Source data
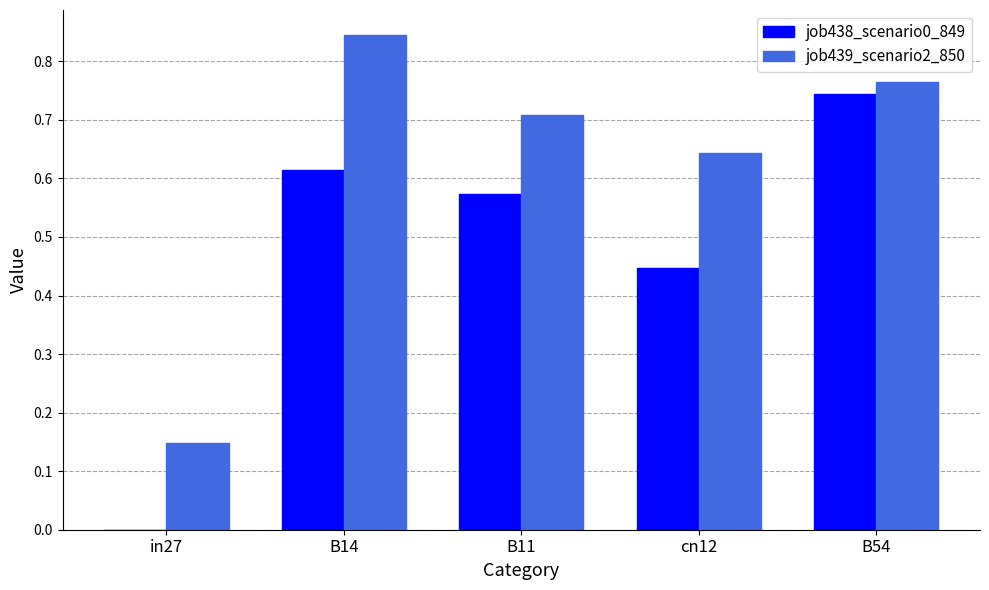

What is the sum of all job438_scenario0_849 values?

2.4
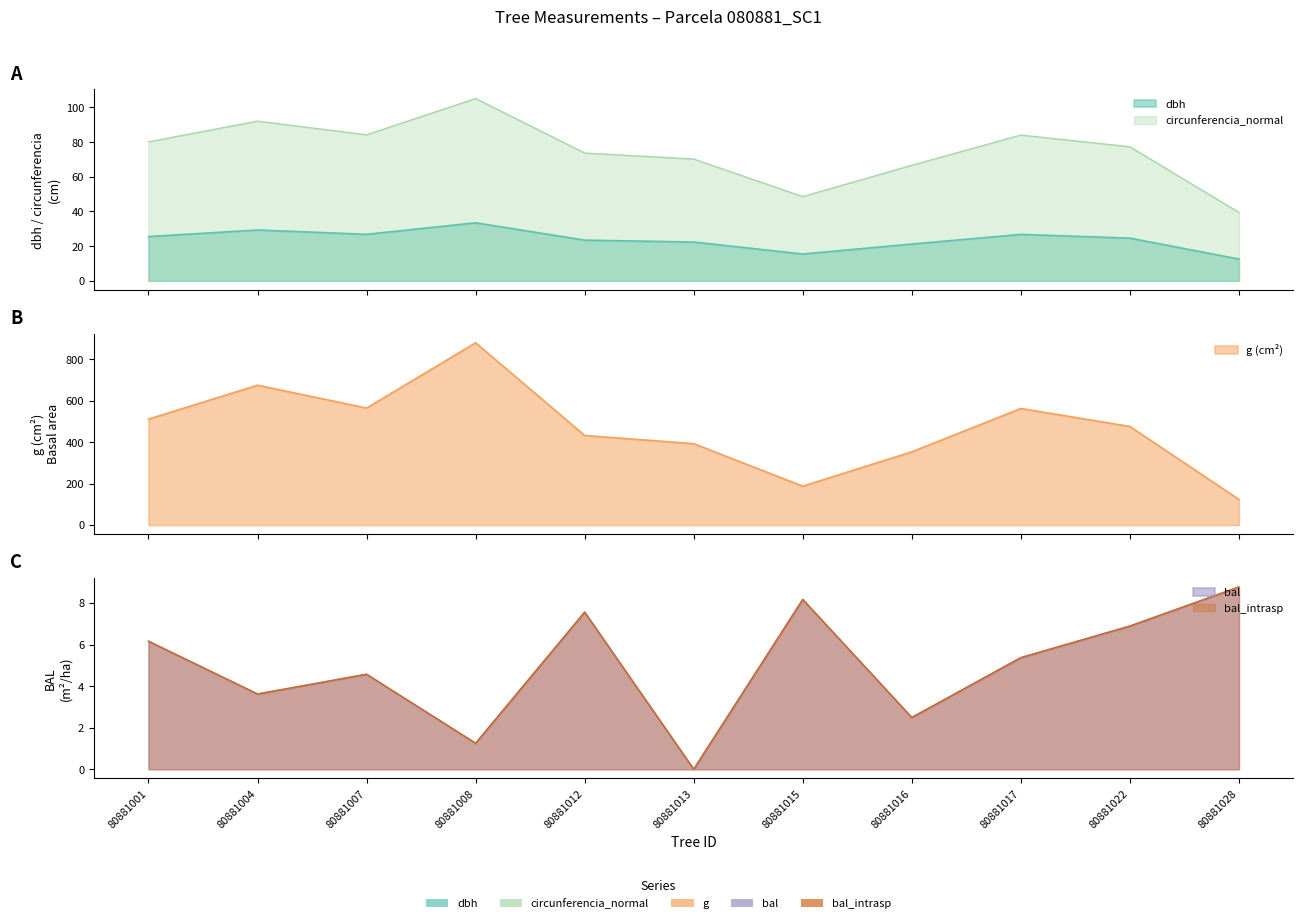

The dbh series shows 26.8 at 80881017. True or false?

True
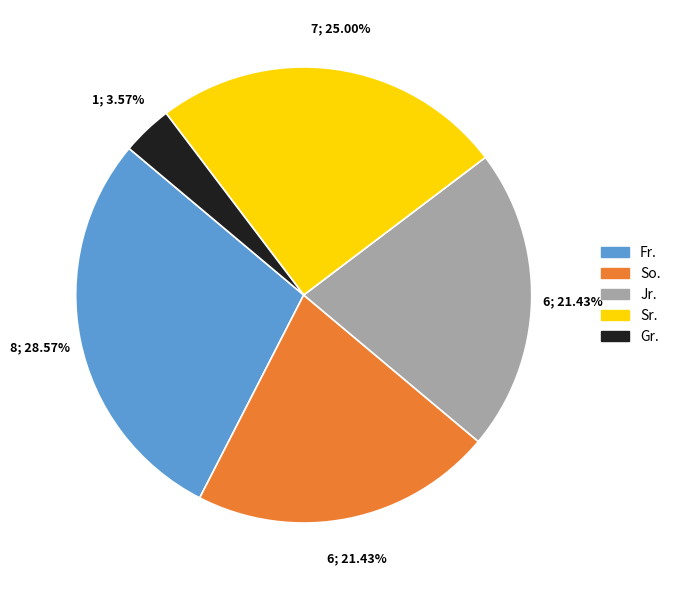

To the nearest percent, what percentage of the pie is So.?

21%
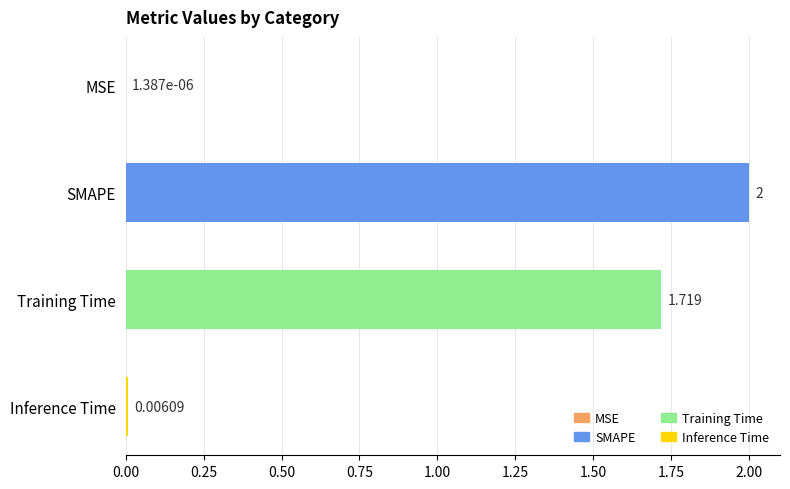

Which has a higher value, Inference Time or Training Time?

Training Time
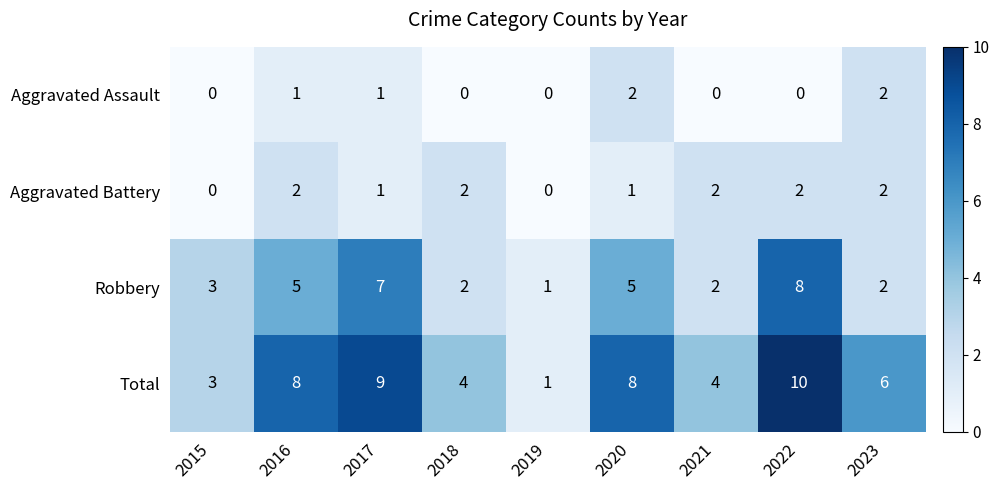

Is the value of Total at 2023 greater than the value of Aggravated Assault at 2016?

Yes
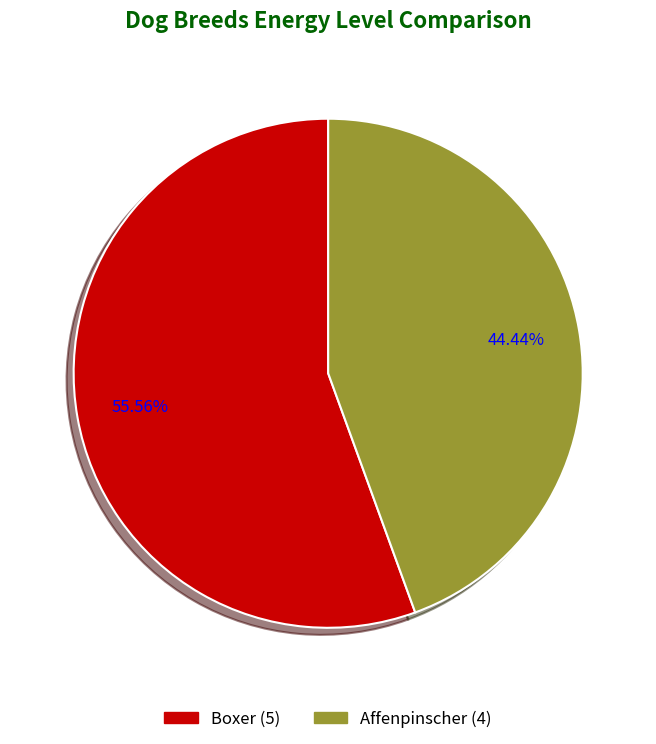

Count the number of slices in the pie.

2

Aim of the task
Report each line of the data above that contains the string "Training". Letter case must match.

Expected output
Which has a higher value, Inference Time or Training Time?
Training Time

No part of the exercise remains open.